THE TASKS =
1 – According to the article on electrolyte dilution, over what temperature range did the DGIST researchers show lithium metal battery cycling?
2 – Copy everything in the article on electrolyte dilution from "The research team" down to "performance of LMBs.", swapping "research team" for "study group".

PASSAGE TO READ =
* * * * *

Study: diluting high concentration electrolytes can improve cycling of Li-metal batteries over a wide range of temperatures
Researchers from DGIST (Gyeongbuk Institute of Science and Technology, Republic of Korea) have demonstrated lithium metal battery cycling over a wide range of temperatures (2-60°C) by adopting a new dilution technique for high concentration electrolytes. Insights from the study, published in Chemical Engineering Journal, could prove useful for development of batteries for electric vehicles.
The research team led by Prof Hongkyung Lee and Hochun Lee investigated the impact of high concentration electrolyte (HCE) dilution on lithium metal battery (LMB) cycling over a wide temperature. The study showed that dilution of HCE significantly improves Li+ ion transport at lower temperatures and thermal stability of the solid-electrolyte interface at higher temperatures, thereby increasing the cycling performance of LMBs.

* * * * *

RECORD EXTRACTS =
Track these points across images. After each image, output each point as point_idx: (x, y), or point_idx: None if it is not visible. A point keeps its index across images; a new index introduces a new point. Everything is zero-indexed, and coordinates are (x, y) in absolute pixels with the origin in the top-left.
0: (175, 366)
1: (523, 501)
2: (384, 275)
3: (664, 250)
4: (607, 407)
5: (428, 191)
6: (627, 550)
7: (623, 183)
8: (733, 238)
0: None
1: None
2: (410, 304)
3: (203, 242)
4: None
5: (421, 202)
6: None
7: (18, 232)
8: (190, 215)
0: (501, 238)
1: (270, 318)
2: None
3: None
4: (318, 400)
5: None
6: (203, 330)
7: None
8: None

* * * * *

EXPECTED ANSWERS =
1 – 2-60°C

2 –
The study group led by Prof Hongkyung Lee and Hochun Lee investigated the impact of high concentration electrolyte (HCE) dilution on lithium metal battery (LMB) cycling over a wide temperature. The study showed that dilution of HCE significantly improves Li+ ion transport at lower temperatures and thermal stability of the solid-electrolyte interface at higher temperatures, thereby increasing the cycling performance of LMBs.